My favorite public education trick is to make the quality of a child's education dependent on the value of the property in their school district, because that teaches them about a cold, unfeeling universe governed by arbitrary standards.
Time for a another Brief Survey of Public Education In Indianapolis:
In the 1920s, when the Klan (motto: "Up Nort' Here We More of a Social-Club-Type Thing") ran the state, Indianapolis created a segregated high school, the storied Crispus Attucks, which remained segregated until the early 1970s. (The state Legislature mandated school desegregation in 1948, and other Indianapolis schools were integrated, but Attucks remained exclusively Negro.)
In the 1960s, with whites in full suburban flight and the old-money landlords of a crumbling downtown in high dudgeon, Mayor Dick "The Munificent" Lugar and a fortuitous Republican majority simply moved the city boundaries out to the county line, creating a Republican majority that would last another thirty years.
Of course, sacred democratic principles dictated that the Township system, with its independent schools, be maintained, lest the fleeing whites suddenly whirl on their heels and cudgel Dick Lugar into a Persistent Moderative State. For this foresight we can be doubly grateful, as mob violence is never The Answer, and the unthinkable results would have deprived the entire nation of one of the most outstanding foreign policy experts ever to vote to authorize a war and then say, "I told you so!" when it failed. So the Township schools remained, white and shining and separate, until a Justice Department suit over the still de facto segregated Indianapolis Public Schools (the old city limits) resulted in court-mandated busing to achieve racial balance throughout the county.

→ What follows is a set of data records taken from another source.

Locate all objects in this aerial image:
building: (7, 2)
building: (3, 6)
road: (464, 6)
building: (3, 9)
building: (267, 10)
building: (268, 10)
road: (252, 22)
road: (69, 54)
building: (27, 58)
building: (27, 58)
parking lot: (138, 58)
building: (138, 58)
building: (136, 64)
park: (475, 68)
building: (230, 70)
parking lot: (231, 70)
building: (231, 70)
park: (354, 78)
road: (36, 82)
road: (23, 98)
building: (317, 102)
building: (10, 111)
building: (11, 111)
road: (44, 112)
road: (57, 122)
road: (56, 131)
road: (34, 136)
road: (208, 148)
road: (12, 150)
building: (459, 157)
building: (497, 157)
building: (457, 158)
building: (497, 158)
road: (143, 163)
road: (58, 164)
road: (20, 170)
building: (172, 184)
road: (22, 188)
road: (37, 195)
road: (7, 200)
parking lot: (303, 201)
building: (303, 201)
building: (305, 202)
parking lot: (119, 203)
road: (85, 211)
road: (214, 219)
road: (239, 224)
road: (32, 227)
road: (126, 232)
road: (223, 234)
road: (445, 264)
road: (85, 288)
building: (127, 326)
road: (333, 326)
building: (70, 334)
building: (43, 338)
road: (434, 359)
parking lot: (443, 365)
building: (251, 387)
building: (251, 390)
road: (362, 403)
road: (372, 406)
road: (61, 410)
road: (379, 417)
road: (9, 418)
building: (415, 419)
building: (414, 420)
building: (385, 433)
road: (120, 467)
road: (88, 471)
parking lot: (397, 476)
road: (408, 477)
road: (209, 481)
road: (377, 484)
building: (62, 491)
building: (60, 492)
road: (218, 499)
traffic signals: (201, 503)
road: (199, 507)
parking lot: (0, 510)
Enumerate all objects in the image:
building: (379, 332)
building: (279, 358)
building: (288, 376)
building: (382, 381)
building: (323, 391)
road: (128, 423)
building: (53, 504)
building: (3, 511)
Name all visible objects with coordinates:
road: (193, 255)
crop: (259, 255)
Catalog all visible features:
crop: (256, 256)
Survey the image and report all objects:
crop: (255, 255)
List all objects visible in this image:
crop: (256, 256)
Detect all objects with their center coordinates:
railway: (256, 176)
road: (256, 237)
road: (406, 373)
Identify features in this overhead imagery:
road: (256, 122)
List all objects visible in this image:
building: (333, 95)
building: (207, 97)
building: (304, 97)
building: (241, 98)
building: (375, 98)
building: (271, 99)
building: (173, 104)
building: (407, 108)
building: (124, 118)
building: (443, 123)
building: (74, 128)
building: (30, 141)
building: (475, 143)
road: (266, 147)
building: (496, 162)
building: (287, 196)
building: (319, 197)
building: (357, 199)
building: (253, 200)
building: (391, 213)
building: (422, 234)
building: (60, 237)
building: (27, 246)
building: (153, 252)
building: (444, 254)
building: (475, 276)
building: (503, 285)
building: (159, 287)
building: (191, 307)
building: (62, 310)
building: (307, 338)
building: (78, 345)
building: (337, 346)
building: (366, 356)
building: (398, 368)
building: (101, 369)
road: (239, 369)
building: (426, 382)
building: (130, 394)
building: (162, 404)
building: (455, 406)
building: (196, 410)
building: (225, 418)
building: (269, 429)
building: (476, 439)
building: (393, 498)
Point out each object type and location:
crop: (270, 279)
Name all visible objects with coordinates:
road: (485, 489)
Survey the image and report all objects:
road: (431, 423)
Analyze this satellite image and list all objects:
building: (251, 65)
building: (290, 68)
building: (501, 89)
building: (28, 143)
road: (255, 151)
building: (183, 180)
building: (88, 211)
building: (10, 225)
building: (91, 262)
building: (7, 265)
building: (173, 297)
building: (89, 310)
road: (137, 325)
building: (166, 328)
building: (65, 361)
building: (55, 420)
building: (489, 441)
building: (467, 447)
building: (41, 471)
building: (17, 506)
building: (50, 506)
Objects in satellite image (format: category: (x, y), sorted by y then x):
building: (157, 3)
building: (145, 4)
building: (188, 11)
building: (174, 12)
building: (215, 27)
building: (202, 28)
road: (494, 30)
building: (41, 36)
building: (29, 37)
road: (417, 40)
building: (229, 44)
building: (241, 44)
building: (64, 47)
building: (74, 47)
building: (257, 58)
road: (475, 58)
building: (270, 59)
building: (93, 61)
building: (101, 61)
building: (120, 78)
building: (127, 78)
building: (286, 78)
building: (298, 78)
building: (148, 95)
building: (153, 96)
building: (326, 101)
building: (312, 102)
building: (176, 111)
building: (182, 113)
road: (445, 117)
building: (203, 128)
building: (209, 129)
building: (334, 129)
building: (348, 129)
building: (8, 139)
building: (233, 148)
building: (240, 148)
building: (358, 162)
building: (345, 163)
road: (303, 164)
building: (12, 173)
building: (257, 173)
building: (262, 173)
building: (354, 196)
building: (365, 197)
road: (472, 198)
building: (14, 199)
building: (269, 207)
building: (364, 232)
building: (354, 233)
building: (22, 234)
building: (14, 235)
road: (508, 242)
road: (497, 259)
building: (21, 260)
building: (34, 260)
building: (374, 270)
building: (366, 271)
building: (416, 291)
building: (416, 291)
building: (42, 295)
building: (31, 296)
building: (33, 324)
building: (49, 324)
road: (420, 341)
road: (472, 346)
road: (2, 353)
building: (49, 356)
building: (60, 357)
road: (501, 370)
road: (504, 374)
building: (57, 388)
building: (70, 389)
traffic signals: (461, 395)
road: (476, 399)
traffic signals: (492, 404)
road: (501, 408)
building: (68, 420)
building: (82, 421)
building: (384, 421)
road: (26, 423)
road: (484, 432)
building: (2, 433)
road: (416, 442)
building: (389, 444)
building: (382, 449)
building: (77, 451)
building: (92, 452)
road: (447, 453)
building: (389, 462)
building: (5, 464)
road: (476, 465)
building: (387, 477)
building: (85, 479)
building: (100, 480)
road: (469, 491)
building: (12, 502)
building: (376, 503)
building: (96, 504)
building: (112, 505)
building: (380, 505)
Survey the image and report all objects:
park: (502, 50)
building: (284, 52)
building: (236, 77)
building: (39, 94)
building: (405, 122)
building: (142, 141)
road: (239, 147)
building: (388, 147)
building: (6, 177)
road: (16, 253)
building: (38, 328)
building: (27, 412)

And guess who had to foot the bill?
If you said "The old city" you're a right cynical bastard, not to mention just plain right. Center Township would, under court order, pay to bus African-American students to the white suburbs in order to balance them. This went on until the mid-1990s. The poorest Township, whose residents were, increasingly, the very people who'd been discriminated against, saw their own schools deteriorate as they paid to send some of their students to more prosperous districts.
Of course, that wasn't all...in the interim public moneys built a Convention Center, basketball arena, Dome, baseball stadium, another basketball arena, and now another Dome, plus two major shopping centers and remodeled several office buildings, all downtown, which increased the value of aging existing buildings while eliminating a lot of property tax revenue. At the same time, as with a lot of urban areas, existing property owners helped pay for leapfrog development into the outer reaches of the county (and those other Township schools).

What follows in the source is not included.